The larger flecks are windblown grass debris from the yard guy coming earlier that day. See the "cone" of bubbles outlined by the light? Second photo is filtered for blues and I highlighted by drawing on the photo the angle. Those are tiny bubbles that I suspect are CO2. When there's a lot of them, the water looks cloudy.



I got lucky and noticed last night that the spa still does cloud up with those same teeny bubbles when the heater first runs to bring it up to temp. It clears very quickly. Today the wife was in the spa and I was using the "hose trick" to try to track down this ongoing suction side air leak. Somewhere in my spraying of water the prime in the basket improved and immediately my wife mentioned the water clouded up.

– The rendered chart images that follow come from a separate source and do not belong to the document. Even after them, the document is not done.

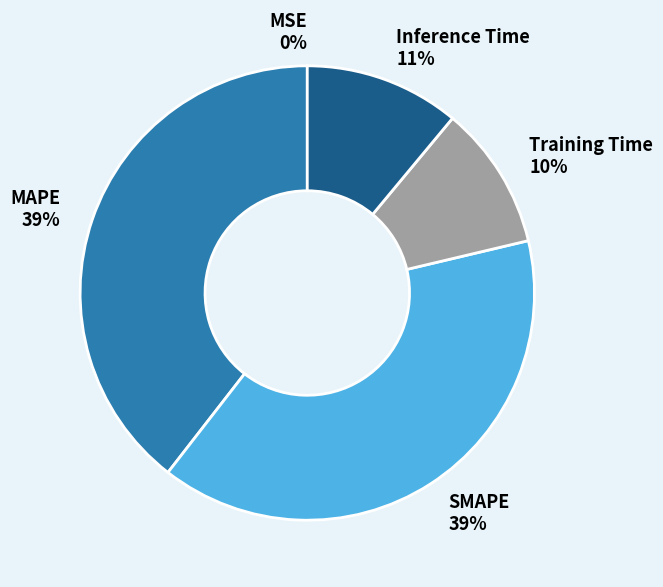

Is it true that Training Time is 10% of the pie?

True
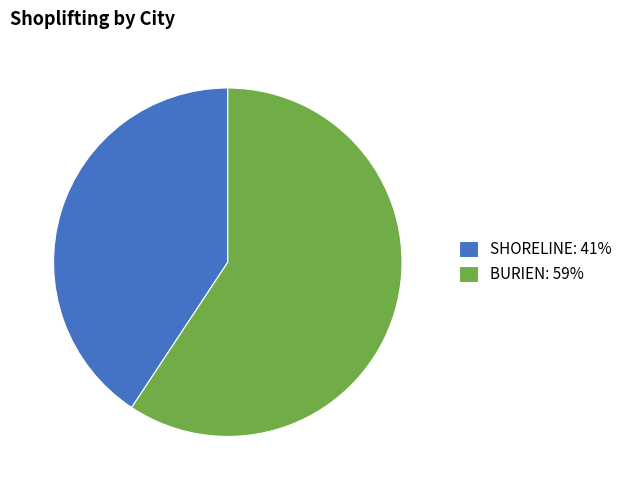

The BURIEN slice represents 68% of the pie. True or false?

False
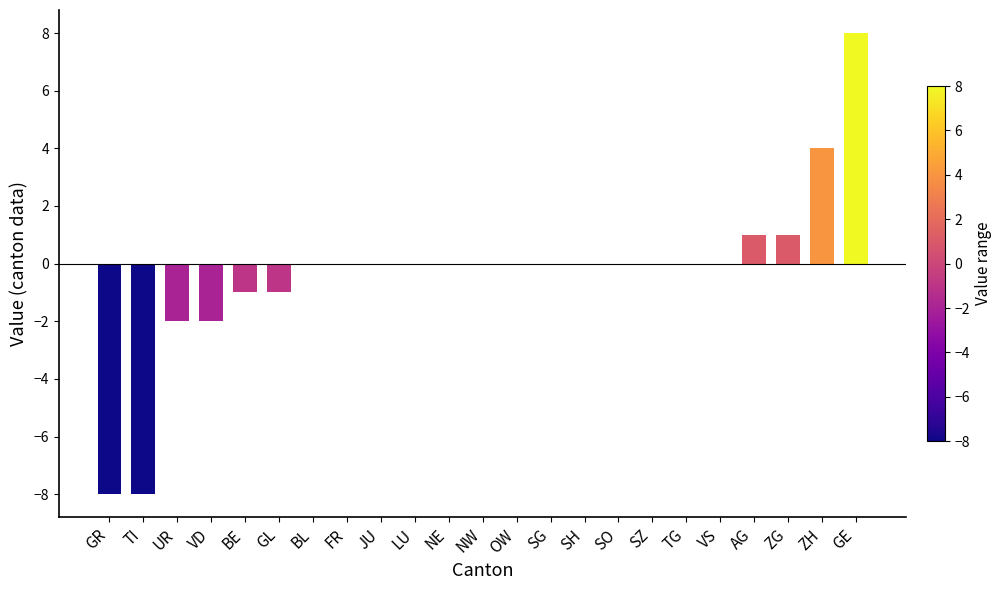

Is it true that the value at LU is 10?

False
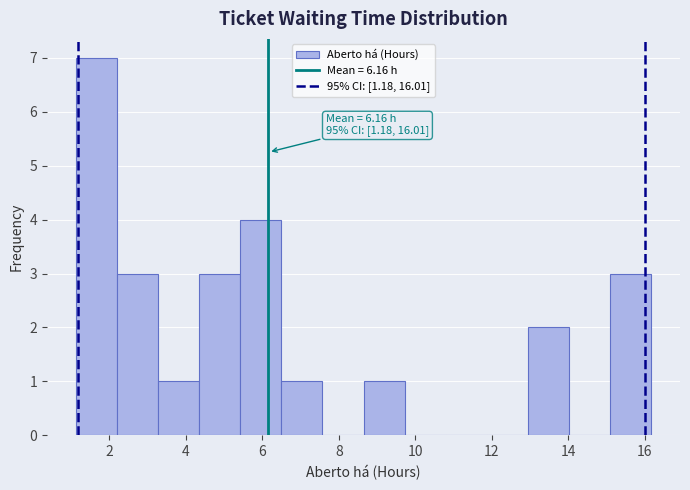

Which range on the x-axis has the tallest bar?

1.2 to 2.2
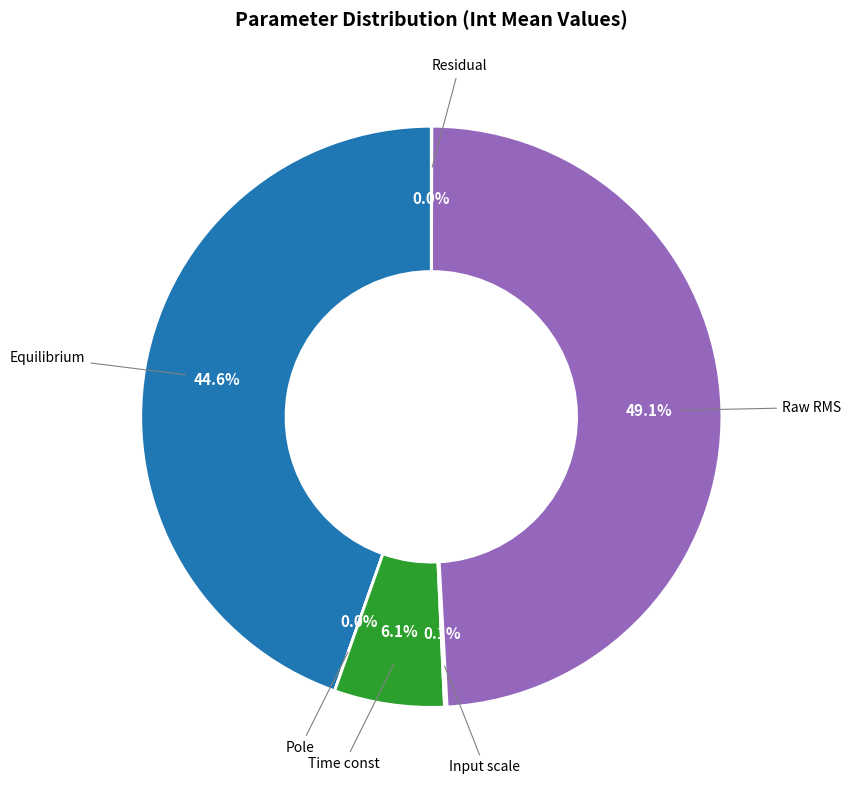

True or false: Raw RMS accounts for 49% of the total.

True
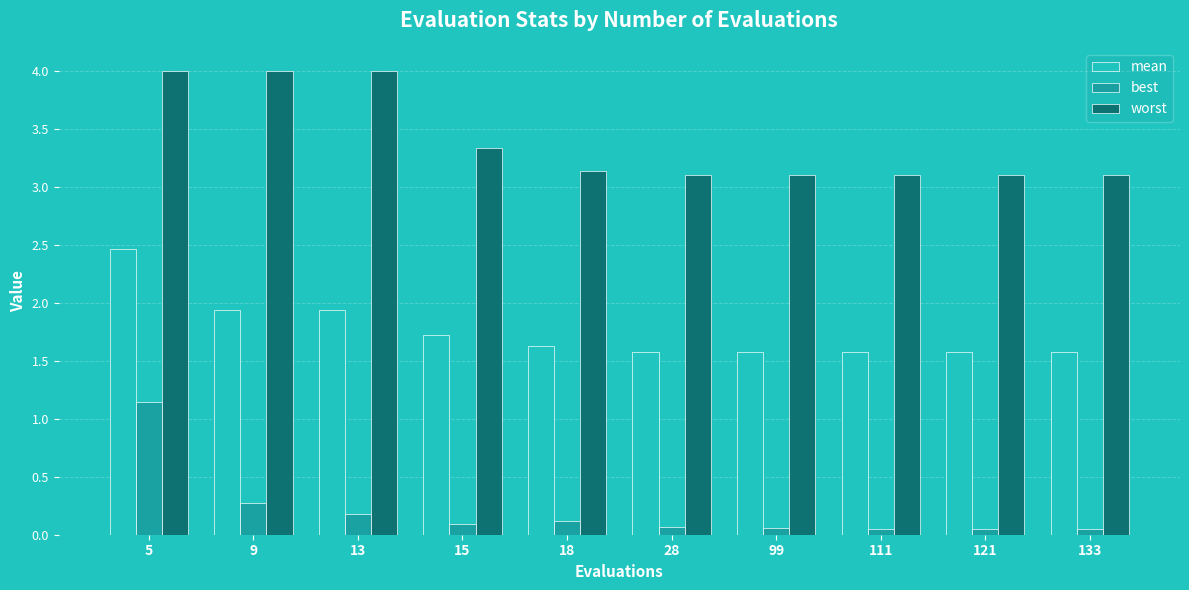

What are all the series names shown in the legend?

mean, best, worst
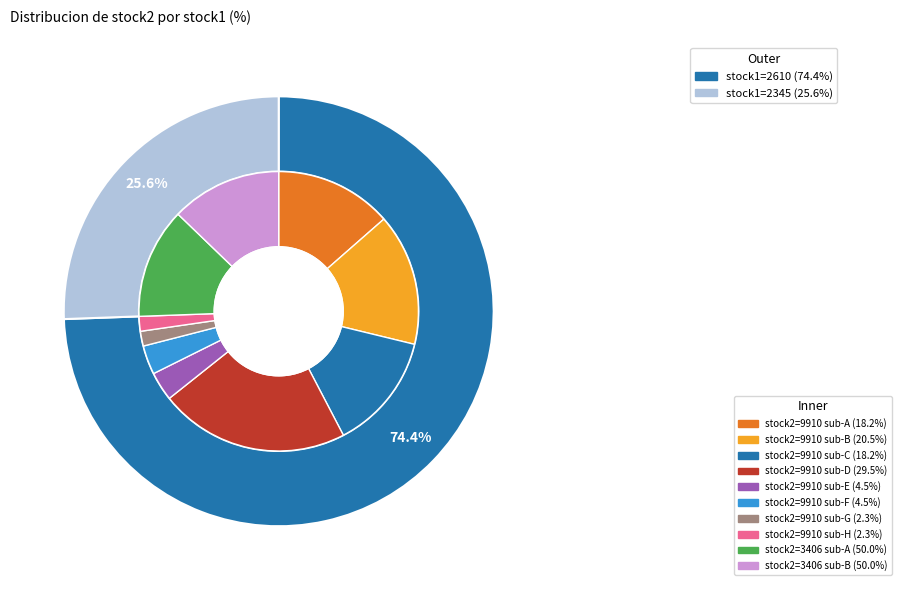

Which slice is the largest?

2610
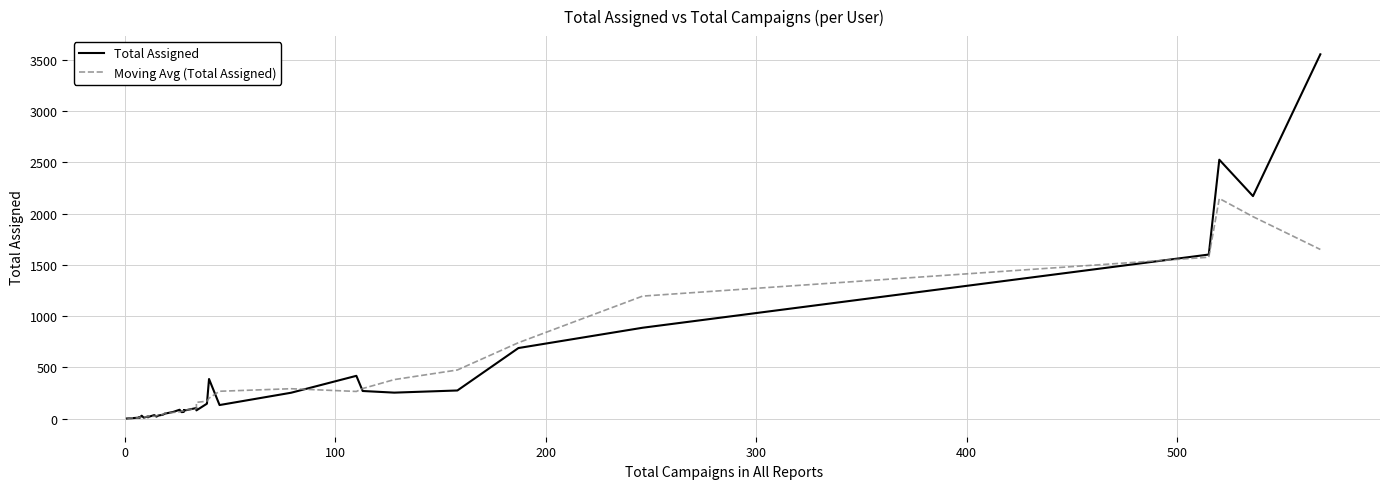

Is this an area chart (filled region under the line)?

No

I suspect this is because high TA water is getting sucked through the leak and immediately offgassing to try to restore equilibrium. The only thing I can think of when I noticed it last night would be the rapid pressure / temp change of the water spinning through a hot heat exchanger. These are different size bubbles from the normal "air leak" large bubbles and they happen everywhere at once in the water and dissipate quickly.

This is the water before, heater and pump are running, but not yet up to temp. Probably below 90 degree water here. Notice a few very small bubbles made visible by the light.


Then as the water increases in temperature, very rapidly, the water gets very cloudy. This was not just bubbles spewing from the returns, it happened all at once. They stick to and grow on swimsuits, hairs, skin, everywhere. When they're knocked loose, more bubbles immediately start forming where the old ones were.



And then, as the temp continued to climb, the water quickly cleared back out and back to "TFP clear", but there were still bubbles visible in front of the light. Bubbles quit forming on swimsuit and hairs.


There's no evidence I had algae growing in my pool when I first came to TFP and started this method, but my water was cloudy. I didn't have to SLAM my pool to clear the water. I never did an OCLT, and I don't recall having had CC above 0.5 (or much change at all ) on any DPD test. As soon as I put the first few gallons of MA in my pool, the water immediately cleared and has only improved as I've continued to lower TA. My conclusion is that the cloudiness was a combination of CO2 and calcium dust from the Cal-Hypo I was using up before switching to liquid.